The policy side has been one reason some students will be choosing the Environmental Science major over the Studies major. While she acknowledged that the policy side is important and that she wants to have it included in the Science major, sophomore Abbey Robillard said she wanted to focus more on the science side.
“It’s honestly just going to be something that I’m just more interested in and it’s something that I’m going to be able to be more passionate about,” she said.
The increased focus on science in the Environmental Science major opens up the Environmental Studies major to focus more on policy, according to Adelsberger. More importantly, it forces students to think about which track they want to go down when they declare their major, so that they do not get to their senior year and realize they should have been taking other classes to prepare for grad school.

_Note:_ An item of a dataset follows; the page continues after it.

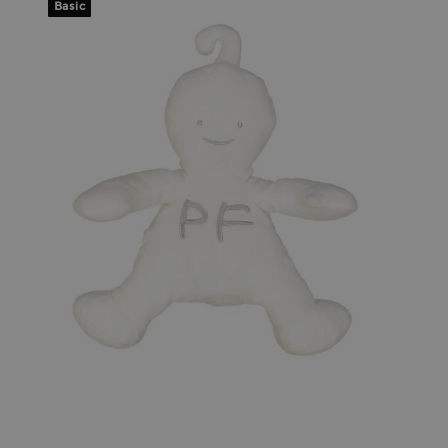
Basic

“I think there’s a benefit to making them think about it ahead of time,” she said. “Because one of the problems with our major was that you declared Environmental Studies and then you never had to think about why, specifically. … There was no specificity to what do you want to do with this, and you didn’t have to think about that until you were thinking about jobs.”
The major will be available for students in the fall and they will be able to declare it without needing to change which catalog they want to graduate under.
“I think it’ll be good, for both sides – for students who might want to keep Studies, for people who might want to do Science. It will be more explicit, it will be clearer, they’ll have to make decisions that I think will be helpful,” Adelsberger said.